In business, who you know is critical to making progress and finding success. Agree or disagree, and why?
“I don’t think there’s any magical individual who is critical to success and relying on that one person is a fool’s errand.”

To the extent that it covers a critical part of the process of startup and the core idea, I would agree. But I don’t think there’s any magical individual who is critical to success and relying on that one person is a fool’s errand. Absent the engineered components of startup, the team is critical. We tend to think that venture-eligible startups have a team of three. We talk about the hipster, the hacker and the huckster. This combination tends to be true in our portfolio too. We want to have somebody who has the vision and extreme passion for the idea and can relate at many levels to that idea: the hipster. And then we want the hacker, who can fulfill the idea, make the product and then make the product better and better as the business evolves in the marketplace. And then there is the huckster, a business seeking and gaining momentum always needs someone to sell it in the marketplace and if that person can also manage a sales process then that’s a real bonus.  That team of three, especially early on, is critical.

What is the most common piece of advice you tell a brand new entrepreneur?

Commit your personal and professional objectives to paper — a stated purpose. Management experts and researchers have studied this at some length and the results are pretty impressive. People who actually write down their goals are up to 10 times more likely to reach them.

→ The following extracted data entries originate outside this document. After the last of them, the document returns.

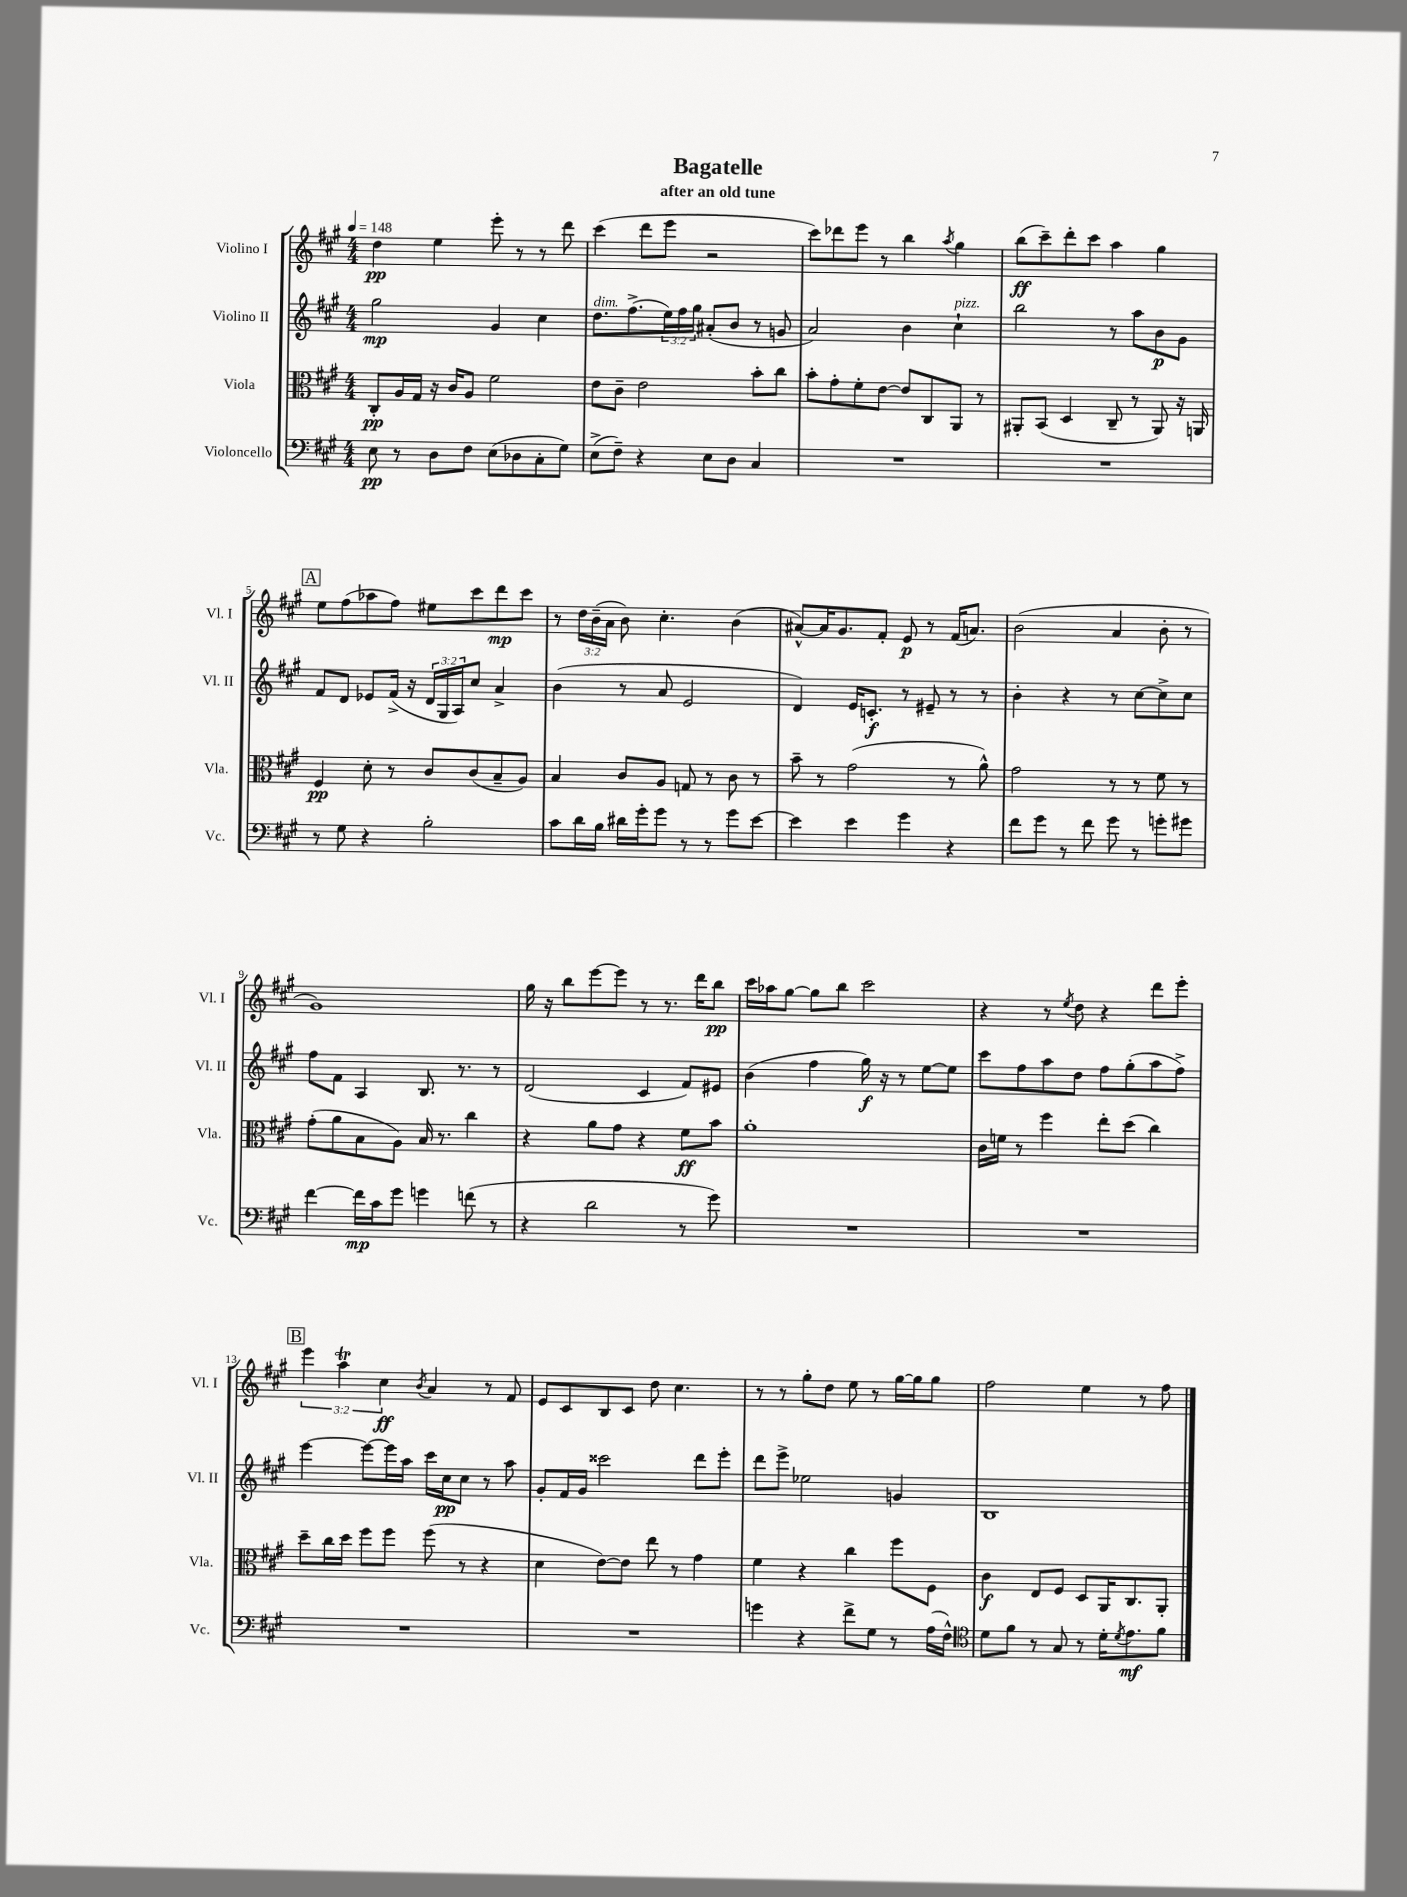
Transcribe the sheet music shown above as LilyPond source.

\header { title = "Bagatelle" subtitle = "after an old tune" }
<<
\new StaffGroup <<
\new Staff = "s0" \with { instrumentName = "Violino I" shortInstrumentName = "Vl. I" } {
    \clef treble \key a \major \numericTimeSignature \time 4/4 \override Staff.TupletNumber.text = #tuplet-number::calc-fraction-text \tempo 4 = 148
    d''4\pp e''4 e'''8-. r8 r8 d'''8 |
    cis'''4( d'''8 e'''8 r2 |
    cis'''8) des'''8 e'''8 r8 b''4 \acciaccatura { a''8 } gis''4 |
    b''8\ff( cis'''8--) d'''8-. cis'''8 a''4 gis''4 |
    \mark \markup { \box "A" } e''8 fis''8( aes''8 fis''8) eis''8 cis'''8 d'''8\mp cis'''8 |
    r8 \tuplet 3/2 { d''16 b'16--( a'16 } b'8) cis''4.-. b'4( |
    ais'8~-^) ais'16 gis'8. fis'8-. e'8\p r8 fis'16( a'8.) |
    b'2( a'4 b'8-. r8 |
    gis'1) |
    gis''16 r16 b''8 e'''8~ e'''8 r8 r8. d'''16 b''8\pp |
    cis'''16 aes''16 gis''8~ gis''8 b''8 cis'''2 |
    r4 r8 \acciaccatura { e''8 } d''8 r4 d'''8 e'''8-. |
    \mark \markup { \box "B" } \tuplet 3/2 { e'''4 a''4\trill cis''4\ff } \acciaccatura { b'8 } a'4 r8 fis'8 |
    e'8 cis'8 b8 cis'8 d''8 cis''4. |
    r8 r8 gis''8-. d''8 e''8 r8 gis''16~ gis''16 gis''8 |
    fis''2 e''4 r8 fis''8 \bar "|." |
}
\new Staff = "s1" \with { instrumentName = "Violino II" shortInstrumentName = "Vl. II" } {
    \clef treble \key a \major \numericTimeSignature \time 4/4 \override Staff.TupletNumber.text = #tuplet-number::calc-fraction-text
    gis''2\mp gis'4 cis''4 |
    d''8.^\markup { \italic "dim." } fis''8.->( \tuplet 3/2 { e''16) fis''16 gis''16 } ais'8-.( b'8 r8 g'8 |
    a'2) b'4 cis''4-!^\markup { \italic "pizz." } |
    b''2 r8 a''8 b'8\p gis'8 |
    \mark \markup { \box "A" } fis'8 d'8 ees'8 fis'16->( r16 \tuplet 3/2 { d'16 gis16 a16) } cis''8 a'4-> |
    b'4( r8 a'8 e'2 |
    d'4) e'16 c'8.-.\f r8 eis'8-- r8 r8 |
    b'4-. r4 r8 cis''8~ cis''8-> cis''8 |
    fis''8 fis'8 a4 b8. r8. r8 |
    d'2( cis'4 fis'8) eis'8 |
    b'4( fis''4 gis''16\f) r16 r8 e''8~ e''8 |
    cis'''8 fis''8 a''8 d''8 fis''8 gis''8-.( a''8 fis''8->) |
    \mark \markup { \box "B" } e'''4~ e'''8~ e'''16 a''16 cis'''16 cis''16\pp cis''8 r8 a''8 |
    gis'8-. fis'16 gis'16 cisis'''2 d'''8 e'''8-. |
    d'''8 e'''8-> ees''2 g'4 |
    b1 \bar "|." |
}
\new Staff = "s2" \with { instrumentName = "Viola" shortInstrumentName = "Vla." } {
    \clef alto \key a \major \numericTimeSignature \time 4/4
    cis8-.\pp a16 gis16 r16 cis'16 a8 fis'2 |
    e'8 cis'8-- e'2 b'8-. cis''8 |
    b'8-. gis'8-. fis'8-. e'8~ e'8 cis8 a,8 r8 |
    ais,8-. b,8( d4 cis8-- r8 ais,8) r16 a,16 |
    \mark \markup { \box "A" } fis4\pp d'8-. r8 cis'8 cis'8( b8-- a8) |
    b4 cis'8 a8 g8 r8 cis'8 r8 |
    b'8-- r8 gis'2( r8 a'8-^) |
    gis'2 r8 r8 fis'8 r8 |
    gis'8-.( a'8 b8 a8) b16 r8. cis''4 |
    r4 a'8 gis'8 r4 fis'8\ff b'8 |
    a'1-. |
    cis'16 f'16 r8 fis''4 e''8-. d''8( cis''4) |
    \mark \markup { \box "B" } d''8-- cis''16 d''16 fis''8 fis''8 fis''8( r8 r4 |
    d'4 e'8~) e'8 e''8 r8 gis'4 |
    fis'4 r4 cis''4 fis''8 fis8 |
    cis'4\f e8 fis8 d8 a,16 cis8. a,8-. \bar "|." |
}
\new Staff = "s3" \with { instrumentName = "Violoncello" shortInstrumentName = "Vc." } {
    \clef bass \key a \major \numericTimeSignature \time 4/4
    e8\pp r8 d8 fis8 e8( des8 cis8-. gis8) |
    e8->( fis8--) r4 e8 d8 cis4 |
    R1 |
    R1 |
    \mark \markup { \box "A" } r8 gis8 r4 b2-. |
    cis'8 d'16 b16 dis'16 gis'16-. gis'8 r8 r8 gis'8 e'8~ |
    e'4 e'4 gis'4 r4 |
    fis'8 gis'8 r8 fis'8 gis'8 r8 g'8-. gis'8 |
    fis'4~ fis'16\mp cis'16 gis'8 g'4 f'8( r8 |
    r4 d'2 r8 gis'8) |
    R1 |
    R1 |
    \mark \markup { \box "B" } R1 |
    R1 |
    g'4 r4 fis'8-> gis8 r8 a16( fis16-^) |
    \clef tenor d'8 fis'8 r8 gis8 r8 d'16-. \acciaccatura { d'8 } e'8.\mf fis'8 \bar "|." |
}
>>
>>
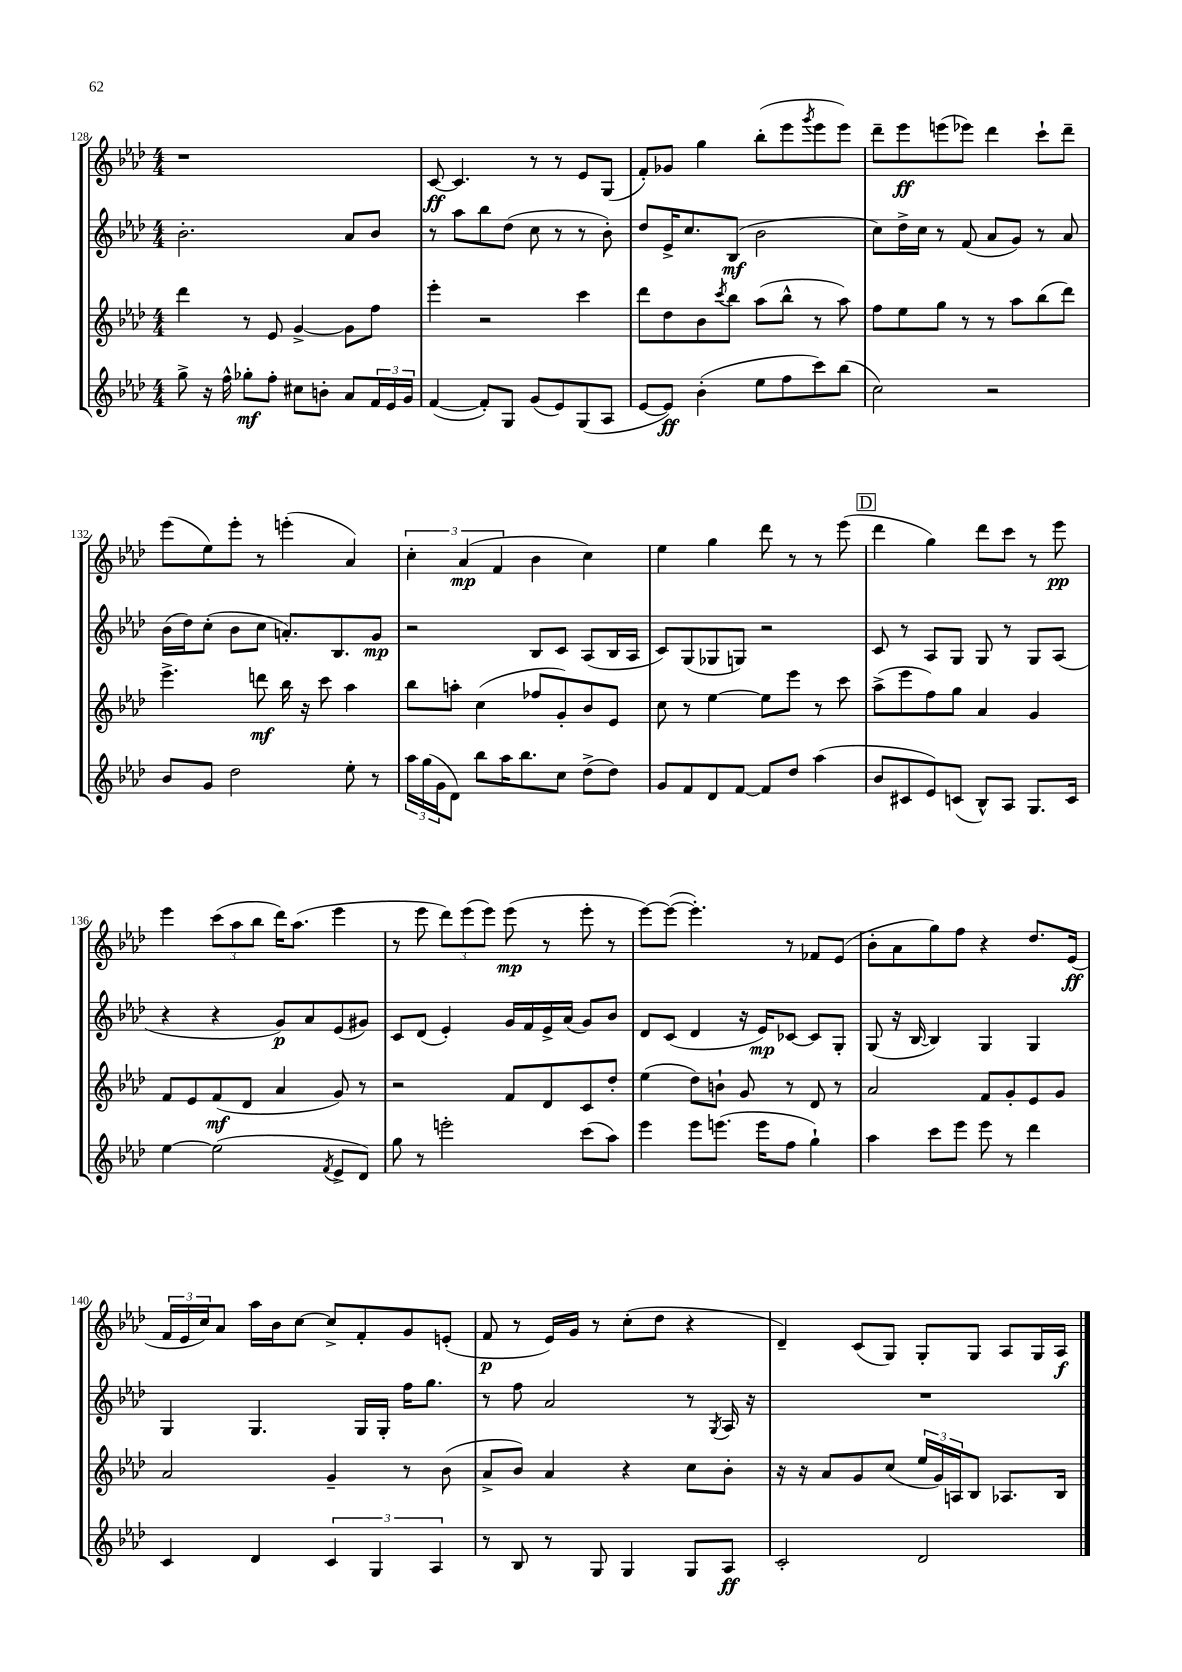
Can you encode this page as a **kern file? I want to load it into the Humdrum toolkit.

**kern	**kern	**kern	**kern
*staff4	*staff3	*staff2	*staff1
*clefG2	*clefG2	*clefG2	*clefG2
*k[b-e-a-d-]	*k[b-e-a-d-]	*k[b-e-a-d-]	*k[b-e-a-d-]
*M4/4	*M4/4	*M4/4	*M4/4
8gg^	4ddd-	2.b-'	1r
16r	.	.	.
16ff^^	.	.	.
8gg-'	8r	.	.
8ff'	8e-	.	.
8cc#	[4g^	.	.
8b'	.	.	.
8a-	8g]	8a-	.
24f	8ff	8b-	.
24e-	.	.	.
24g	.	.	.
=	=	=	=
([4f	4eee-'	8r	[8c
.	.	8aa-	4.c]
8f'])	2r	8bb-	.
8G	.	(8dd-	.
(8g	.	8cc	8r
8e-)	.	8r	8r
(8G	4ccc	8r	8e-
8A-	.	8b-')	(8G
=	=	=	=
[8e-	8ddd-	8dd-	8f')
8e-])	8dd-	16e-^	8g-
.	.	8.cc	.
(4b-'	8b-	.	4gg
.	8qccc	.	.
.	8bb-	(8B-	.
8ee-	(8aa-	2b-	(8bb-'
8ff	8bb-^^	.	8eee-
.	.	.	8qggg
8ccc)	8r	.	8eee-
(8bb-	8aa-)	.	8eee-)
=	=	=	=
2cc)	8ff	8cc)	8ddd-~
.	8ee-	16dd-^	8eee-
.	.	16cc	.
.	8gg	8r	(8eee
.	8r	(8f	8eee-)
2r	8r	8a-	4ddd-
.	8aa-	8g)	.
.	(8bb-	8r	8ccc`
.	8ddd-)	8a-	8ddd-~
=	=	=	=
8b-	4.eee-^	(16b-	(8eee-
.	.	16dd-)	.
8g	.	(8cc'	8ee-)
2dd-	.	8b-	8eee-'
.	8ddd	8cc	8r
.	16bb-	8.a')	(4eee'
.	16r	.	.
.	8ccc	.	.
.	.	8.B-	.
8ee-'	4aa-	.	4a-)
8r	.	8g	.
=	=	=	=
24aa-	8bb-	2r	6cc'
(24gg	.	.	.
24g	.	.	.
8d-)	8aa'	.	.
.	.	.	(6a-
8bb-	(4cc	.	.
.	.	.	6f
16aa-	.	.	.
8.bb-	.	.	.
.	8ff-	8B-	4b-
8cc	8g')	8c	.
(8dd-^	8b-	(8A-	4cc)
8dd-)	8e-	16B-	.
.	.	16A-	.
=	=	=	=
8g	8cc	8c)	4ee-
8f	8r	(8G	.
8d-	[4ee-	8G-	4gg
[8f	.	8G)	.
8f]	8ee-]	2r	8ddd-
8dd-	8eee-	.	8r
(4aa-	8r	.	8r
.	8ccc	.	(8eee-
=	=	=	=
8b-	(8aa-^	8c	4ddd-
8c#	8eee-	8r	.
8e-)	8ff)	8A-	4gg)
(8c	8gg	8G	.
8B-^^)	4a-	8G	8ddd-
8A-	.	8r	8ccc
8.G	4g	8G	8r
.	.	(8A-	8eee-
16c	.	.	.
=	=	=	=
[4ee-	8f	4r	4eee-
.	8e-	.	.
(2ee-]	(8f	4r	(12ccc
.	.	.	12aa-
.	8d-	.	.
.	.	.	12bb-
.	4a-	8g)	16ddd-)
.	.	.	(8.aa-
.	.	8a-	.
8qf	.	.	.
8e-^	8g)	(8e-	4eee-
8d-)	8r	8g#)	.
=	=	=	=
8gg	2r	8c	8r
8r	.	(8d-	8eee-
2eee'	.	4e-')	12ddd-)
.	.	.	(12eee-
.	.	.	12eee-)
.	8f	16g	(8eee-
.	.	16f	.
.	8d-	16e-^	8r
.	.	(16a-	.
(8ccc	8c	8g)	8eee-'
8aa-)	8dd-'	8b-	8r
=	=	=	=
4eee-	(4ee-	8d-	[8eee-)
.	.	(8c	(8eee-_
8eee-	8dd-)	4d-	4.eee-'])
(8.eee	8b`	.	.
.	8g	16r	.
16eee	.	16e-)	.
8ff	8r	[8c-	8r
4gg`)	8d-	8c-]	8f-
.	8r	8G'	(8e-
=	=	=	=
4aa-	2a-	(8G	8b-'
.	.	16r	8a-
.	.	[16B-	.
8ccc	.	4B-])	8gg)
8eee-	.	.	8ff
8eee-	8f	4G	4r
8r	8g'	.	.
4ddd-	8e-	4G	8.dd-
.	8g	.	.
.	.	.	(16e-
=	=	=	=
4c	2a-	4G	24f
.	.	.	24e-
.	.	.	24cc)
.	.	.	8a-
4d-	.	4.G	16aa-
.	.	.	16b-
.	.	.	[8cc
6c	4g~	.	8cc^]
.	.	16G	8f'
6G	.	.	.
.	.	16G'	.
.	8r	16ff	8g
.	.	8.gg	.
6A-	.	.	.
.	(8b-	.	(8e'
=	=	=	=
8r	8a-^	8r	8f
8B-	8b-)	8ff	8r
8r	4a-	2a-	16e-)
.	.	.	16g
8G	.	.	8r
4G	4r	.	(8cc'
.	.	.	8dd-
8G	8cc	8r	4r
.	.	8qG	.
8A-	8b-'	16A-	.
.	.	16r	.
=	=	=	=
2c'	16r	1r	4d-~)
.	16r	.	.
.	8a-	.	.
.	8g	.	(8c
.	(8cc	.	8G)
2d-	24ee-	.	8G'
.	24g)	.	.
.	24A	.	.
.	8B-	.	8G
.	8.A-	.	8A-
.	.	.	16G
.	16B-	.	16A-
==	==	==	==
*-	*-	*-	*-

I’ve been doing it for about 25 years and can say it really works.

Can you recommend some favorite business-related books or podcasts?

For building an employee-oriented, impact team and culture, “First Break All the Rules” by Marcus Buckingham is a must read.  As for the startup process, all of Eric Ries’ lean startup work is worth reading. “The Startup Owner’s Manual” by Steve Blank is a step-by-step guide for diving into an idea. Another good foundational work is “From Impossible To Inevitable: How Hyper-Growth Companies Create Predictable Revenue” by Aaron Ross and Jason Lemkin. I’ve loaned that one out many times.

As for podcasts, I love to listen to “How I Built This with Guy Raz.” I’ve never been disappointed by the stories of entrepreneurs and their teams building great companies.

Do you have a favorite business-related movie?

I just watched the HBO documentary “The Inventor: Out for Blood in Silicon Valley” about Elizabeth Holmes, the entrepreneur behind Theranos. She raised some $900 million to fund a product that really never worked.  It’s an interesting story of venture capital, the entrepreneur and the human mind.